- **Passage**:
------------------------------------

One of the very useful features of R is that you can assign names almost everywhere you would use an index. So, you never have to worry about whether column 4 is “target_spacing” or something else. You just say “target_spacing”.
For example, let’s say you have some nice rectilinear data, like this cross-tabulation of hair color, and eye color, and sex in a group of students:
data <- data(HairEyeColor)
> HairEyeColor
, , Sex = Male
Eye
Hair Brown Blue Hazel Green
Black 32 11 10 3
Brown 53 50 25 15
Red 10 10 7 7
Blond 3 30 5 8
, , Sex = Female
Eye
Hair Brown Blue Hazel Green
Black 36 9 5 2
Brown 66 34 29 14
Red 16 7 7 7
Blond 4 64 5 8
This is just a 3-D array, like Matlab’s 3-D arrays (Interestingly, Matlab only added multi-D arrays after someone got fed up with the lack of them and went off to write the Numeric package for Python.) And as an aside, NumPy and R have consistent rules for indexing in N-D (where N can be 1, 2, 3, or more), while MATLAB forgets about 1 dimensional arrays entirely, and as for consistency, utterly screwed it up.
Ahem. As I was saying, unlike an array in Matlab, arrays in R can have nice, human-interpretable names attached to their rows, columns, and slices. You can see them in the printout above, or get and set them explicitly with dimnames:
> dimnames(HairEyeColor)
$Hair
[1] "Black" "Brown" "Red" "Blond"
$Eye
[1] "Brown" "Blue" "Hazel" "Green"
$Sex
[1] "Male" "Female"
An array with dimnames, allows you to access elements by name, not number. So if you want to slice just the blond, brown-eyed people in this sample, you can just say:
> HairEyeColor['Blond', 'Brown',]
Male Female
3 4
That’s the same as writing HairEyeColor[4, 1,], only you can actually see what it’s trying to accomplish.
Now, I wish that you would be able to go a step further and write HairEyeColor[Eye='Brown',Hair='Blue',], and not worry about which order the dimensions come in, but R’s not perfect. Just useful. Actually, you can do that sort of thing with PANDAS, a Python library billing itself as “R’s data.frame on steroids.”
Meanwhile, if you pay an additional tithe to the Mathworks, you can get the Statistics toolbox, whose “dataset” class is more or less R’s data.frame with hyponatremia. (No ‘NA’, you see.)
Anyway, if you ever ask me to remember that “Female” is 1 (in this dataset) and “Hazel” is 3, well, look, remembering arbitrary correspondences between names and numbers is something humans are just really bad at and computers are very good at, OK? If you’re writing analysis scripts and you find yourself flipping back to the speadcheet to count columns… just don’t. Why would you do a job the computer should be doing for you?
Being able to refer to things by name makes your code more likely to work. For instance, in the previous example, a humanely designed system would be able to look at a statement you’ve messed up, like HairEyeColor[Eye='Brown',Hair='Blue',] and come back with "uh, there's no such thing as "blue hair" in this dataset." Which is miles better than coming back with the results you didn’t want.

------------------------------------

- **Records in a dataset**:
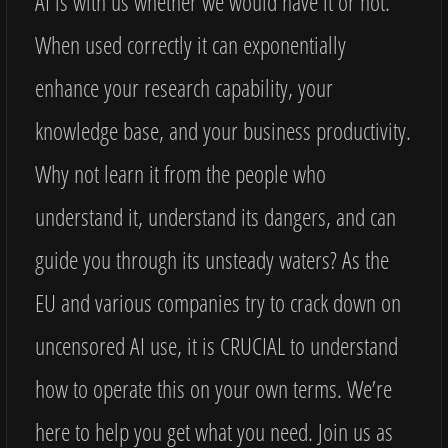
AI is with us whether we would have it or not.
When used correctly it can exponentially
enhance your research capability, your
knowledge base, and your business productivity.
Why not learn it from the people who
understand it, understand its dangers, and can
guide you through its unsteady waters? As the
EU and various companies try to crack down on
uncensored AI use, it is CRUCIAL to understand
how to operate this on your own terms. We’re
here to help you get what you need. Join us as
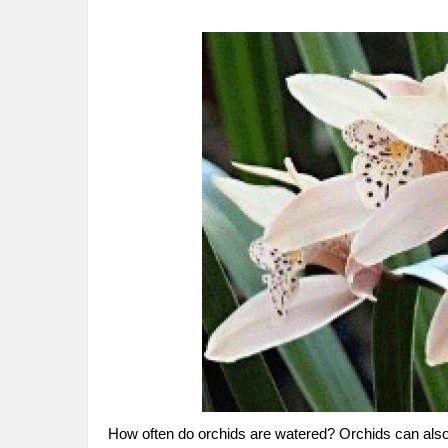
How often do orchids are watered? Orchids can also 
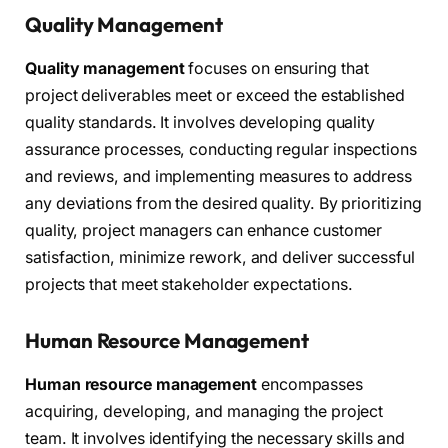
Quality Management
Quality management
focuses on ensuring that
project deliverables meet or exceed the established
quality standards. It involves developing quality
assurance processes, conducting regular inspections
and reviews, and implementing measures to address
any deviations from the desired quality. By prioritizing
quality, project managers can enhance customer
satisfaction, minimize rework, and deliver successful
projects that meet stakeholder expectations.
Human Resource Management
Human resource management
encompasses
acquiring, developing, and managing the project
team. It involves identifying the necessary skills and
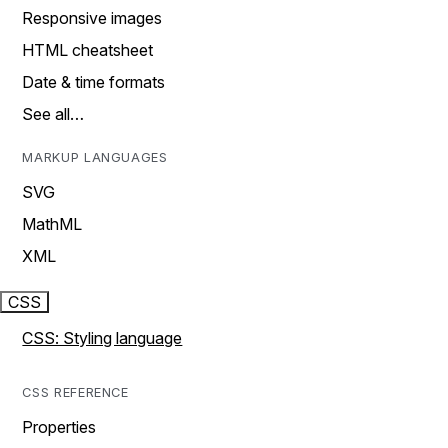
Responsive images
HTML cheatsheet
Date & time formats
See all…
MARKUP LANGUAGES
SVG
MathML
XML
CSS
CSS: Styling language
CSS REFERENCE
Properties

------------------------------------

- **Questions to answer**:
- 1) Transcribe the passage on named indexing in R between "An array with" and "(No ‘NA’, you see.)", inclusive.
- 2) Summarize the passage on named indexing in R in two sentences.
- 3) Write the next part of the passage on named indexing in R, picking up after its final sentence.

- **Answers for the exercise**:
- 1)
An array with dimnames, allows you to access elements by name, not number. So if you want to slice just the blond, brown-eyed people in this sample, you can just say:
> HairEyeColor['Blond', 'Brown',]
Male Female
3 4
That’s the same as writing HairEyeColor[4, 1,], only you can actually see what it’s trying to accomplish.
Now, I wish that you would be able to go a step further and write HairEyeColor[Eye='Brown',Hair='Blue',], and not worry about which order the dimensions come in, but R’s not perfect. Just useful. Actually, you can do that sort of thing with PANDAS, a Python library billing itself as “R’s data.frame on steroids.”
Meanwhile, if you pay an additional tithe to the Mathworks, you can get the Statistics toolbox, whose “dataset” class is more or less R’s data.frame with hyponatremia. (No ‘NA’, you see.)

- 2) In R, arrays can carry human-readable names on their rows, columns, and slices, which can be read or set with dimnames, so elements can be accessed by name instead of by number, as in HairEyeColor['Blond', 'Brown',]. Referring to things by name spares people the job of remembering arbitrary correspondences between names and numbers, which computers are very good at, and makes code more likely to work.

- 3)
Okay. Before I had the first gin and tonic and decided to cover a topic or two on the syllabus of Stuff That’s In Every Useful Programming Language Except MATLAB 101, I had this script someone sent me, that read in some data from a CSV file I’d sent them. And they were using numeric indices into the data because they had just loaded in the data as an array, using xlsread, which which doesn’t do anything useful about column headers. But you ought to be able to load each column of data into a separate field of a struct, use the column headers as struct field names, and refer to them by name that way, you know, and that’d be doing pretty good for MATLAB. So I was planning to tweak this code and send it back with a note about “here’s a nice way to do it better and let the computer take more of your mental load” (this person teaches a course on MATLAB for scientists, you see, so I want to slightly reduce the fucking brain damage that gets propagated out into the academic world.)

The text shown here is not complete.